The O is doing an interesting series on the growing legal problems between home builders and new homeowners who are stuck with a shoddy product. Who would have ever believed shoddy condos and townhouses have been built in Portland's glamorous Pearl District? Well they have, and owners are paying the price because builders who went on the cheap are trying to do everything possible to legally distance themselves from the problems they've built. Builders are using legal loopholes to set up "special purpose corporations" which ultimately act as shields that protect the developers from their responsibilities. The case of the Johnson Street Townhouses is typical:
The developer, Johnson Northwest, is what is called a special purpose corporation formed expressly to build and sell the Johnson Street Townhouses. It is controlled by Tiffany Sweitzer, president of Hoyt Street Properties. Joe Weston and Clay Fowler, wealthy investors in Hoyt, both purchased stakes in Johnson Northwest.

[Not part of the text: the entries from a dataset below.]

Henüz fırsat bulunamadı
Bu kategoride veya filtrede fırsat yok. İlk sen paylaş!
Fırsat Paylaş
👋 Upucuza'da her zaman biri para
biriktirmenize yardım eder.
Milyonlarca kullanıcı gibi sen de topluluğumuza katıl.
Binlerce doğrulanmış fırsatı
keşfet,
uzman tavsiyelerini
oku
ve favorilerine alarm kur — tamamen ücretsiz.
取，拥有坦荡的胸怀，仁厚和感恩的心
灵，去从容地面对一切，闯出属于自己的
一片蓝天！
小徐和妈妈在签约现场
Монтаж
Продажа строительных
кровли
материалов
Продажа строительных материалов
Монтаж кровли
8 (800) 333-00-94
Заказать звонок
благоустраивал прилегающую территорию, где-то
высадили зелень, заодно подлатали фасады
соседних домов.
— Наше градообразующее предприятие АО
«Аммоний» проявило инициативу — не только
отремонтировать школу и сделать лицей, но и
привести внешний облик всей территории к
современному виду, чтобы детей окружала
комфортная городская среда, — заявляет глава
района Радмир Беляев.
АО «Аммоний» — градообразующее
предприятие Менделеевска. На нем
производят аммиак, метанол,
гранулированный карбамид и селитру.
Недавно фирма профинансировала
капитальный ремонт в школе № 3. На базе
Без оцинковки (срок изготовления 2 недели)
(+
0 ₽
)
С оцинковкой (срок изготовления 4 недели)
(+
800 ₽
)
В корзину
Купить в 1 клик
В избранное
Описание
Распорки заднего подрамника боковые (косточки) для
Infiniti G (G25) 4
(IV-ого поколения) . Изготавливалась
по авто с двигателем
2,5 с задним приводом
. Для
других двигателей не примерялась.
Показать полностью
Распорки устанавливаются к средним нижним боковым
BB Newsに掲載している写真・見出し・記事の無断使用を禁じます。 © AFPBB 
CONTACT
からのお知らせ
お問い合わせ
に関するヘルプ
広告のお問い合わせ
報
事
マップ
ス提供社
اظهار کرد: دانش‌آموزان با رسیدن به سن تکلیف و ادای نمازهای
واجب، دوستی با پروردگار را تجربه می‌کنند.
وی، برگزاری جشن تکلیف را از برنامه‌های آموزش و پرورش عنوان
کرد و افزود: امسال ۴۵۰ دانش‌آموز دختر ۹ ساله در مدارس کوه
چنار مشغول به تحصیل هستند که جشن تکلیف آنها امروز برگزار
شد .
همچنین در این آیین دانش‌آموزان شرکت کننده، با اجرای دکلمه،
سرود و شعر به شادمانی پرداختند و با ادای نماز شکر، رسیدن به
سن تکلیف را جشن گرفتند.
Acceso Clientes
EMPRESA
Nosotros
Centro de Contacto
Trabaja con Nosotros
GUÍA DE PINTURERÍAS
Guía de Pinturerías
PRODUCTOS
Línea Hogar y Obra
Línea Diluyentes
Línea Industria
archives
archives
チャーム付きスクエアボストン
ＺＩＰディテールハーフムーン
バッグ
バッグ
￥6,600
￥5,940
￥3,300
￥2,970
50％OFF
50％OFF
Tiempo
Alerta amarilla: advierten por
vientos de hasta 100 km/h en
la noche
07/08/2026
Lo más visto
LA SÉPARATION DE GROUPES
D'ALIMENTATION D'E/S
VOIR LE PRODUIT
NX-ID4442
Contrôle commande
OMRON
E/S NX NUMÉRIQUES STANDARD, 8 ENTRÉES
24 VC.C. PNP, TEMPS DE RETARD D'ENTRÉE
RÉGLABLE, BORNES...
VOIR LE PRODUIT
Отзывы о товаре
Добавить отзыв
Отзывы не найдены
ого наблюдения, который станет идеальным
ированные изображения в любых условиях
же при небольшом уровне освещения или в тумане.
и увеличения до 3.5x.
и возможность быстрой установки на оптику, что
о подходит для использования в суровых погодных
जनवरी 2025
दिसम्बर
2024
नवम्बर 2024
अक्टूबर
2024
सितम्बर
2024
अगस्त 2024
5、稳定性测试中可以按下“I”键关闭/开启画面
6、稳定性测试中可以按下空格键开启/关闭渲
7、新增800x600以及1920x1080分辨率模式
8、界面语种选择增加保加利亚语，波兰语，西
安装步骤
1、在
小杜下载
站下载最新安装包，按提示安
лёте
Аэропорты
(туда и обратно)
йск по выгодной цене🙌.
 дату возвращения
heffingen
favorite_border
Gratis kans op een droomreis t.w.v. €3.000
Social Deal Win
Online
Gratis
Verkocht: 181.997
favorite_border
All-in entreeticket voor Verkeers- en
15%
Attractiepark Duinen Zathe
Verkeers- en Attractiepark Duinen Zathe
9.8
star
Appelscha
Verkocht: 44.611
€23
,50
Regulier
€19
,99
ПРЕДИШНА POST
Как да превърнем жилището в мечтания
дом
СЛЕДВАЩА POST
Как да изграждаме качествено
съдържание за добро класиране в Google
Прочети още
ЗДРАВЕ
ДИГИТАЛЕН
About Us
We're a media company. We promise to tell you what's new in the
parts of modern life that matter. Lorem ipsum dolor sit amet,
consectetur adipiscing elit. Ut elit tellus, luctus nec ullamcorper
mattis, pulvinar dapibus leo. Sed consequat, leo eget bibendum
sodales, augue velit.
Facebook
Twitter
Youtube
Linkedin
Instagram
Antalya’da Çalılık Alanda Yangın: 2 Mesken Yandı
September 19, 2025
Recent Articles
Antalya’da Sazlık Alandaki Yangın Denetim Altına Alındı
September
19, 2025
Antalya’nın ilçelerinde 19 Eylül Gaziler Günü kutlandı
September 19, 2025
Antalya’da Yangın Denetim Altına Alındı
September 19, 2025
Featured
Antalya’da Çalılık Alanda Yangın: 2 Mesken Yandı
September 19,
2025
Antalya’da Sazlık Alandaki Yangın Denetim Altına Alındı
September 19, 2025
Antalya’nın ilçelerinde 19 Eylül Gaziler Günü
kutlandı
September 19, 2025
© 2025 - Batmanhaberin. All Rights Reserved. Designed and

Developers commonly build new projects under the umbrella of newly formed corporations, which help shield them and any parent company from losses if the building is embroiled in a legal dispute.
As is typical in these cases, by the time Johnson Street residents sued, Johnson Northwest had few assets other than its liability insurance.
Insurance companies have taken note and are now pulling out of the construction liability business entirely, as Mutual of Enumclaw has, or are limiting their own liability by raising rates on builders and excluding claims that involve mold and rot, which are the biggest problems in today's home building business. As reported in the second part of this series in today's O, the spokesperson for Zurich North America, one of America's largest insurance companies, explains why they've taken drastic measures to limit their coverage:
The ways homes are being constructed and the materials that are being used gave rise to more incidences of construction defects...
Builders have options when it comes to the materials they use. For example the contractors whom the Johnson Street owners hired to do repairs found that the builders had used an inferior product to frame the windows. It saved the builders thousands of dollars, but in the end the frames held water and became havens for mold.
With this in mind, even Homer Simpson would assume that the home builders would get their act together and change their building practices in order to prevent the common problems that are plaguing today's new homes. Instead they're taking the fight to state legislatures across the country, and that includes Salem. The Oregon Home Builders Association is aggressively lobbying our representatives in Salem to get laws passed that would essentially let them off the hook for the lemons their members are building.
They use powerful frames like "businesses are being lost" and "small towns are being damaged." Yeah, because the houses being built in those "small towns" are pieces of crap. And of course the term "frivolous lawsuits" is commonly used. The reality is, home builders are using frivolous materials to build frivolous homes that they turn around and sell for hundreds of thousands of dollars in profits and then run for their lives to their next frivolous building project.
Our problem is, the Oregon Home Builders Association brought their issue to Salem before consumer groups brought theirs. In doing so, the builders chose the playing field and started writing the rules of the debate before consumer advocates even got to the game:
There is no advocacy group representing homeowners at the Capitol, a fact that shaped the debate during committee hearings this spring. While contractor hard-luck stories were common, questions about building longevity, construction quality and factors that might be contributing to defective homes got little attention.
Let's get the game played on our field. What's it going to take? In the bigger picture, it's not just about the homes we buy, it's also about the quality of medical care we receive, the safety of the cars we purchase, the food we eat, the air we breathe... it's about what kind of country we want to live in. Jefferson Smith of the Bus Project once told me that by the time most people realize there's a problem, big business has already successfully lobbied our state's representatives to pass laws that protect and favor them. We have to be faster.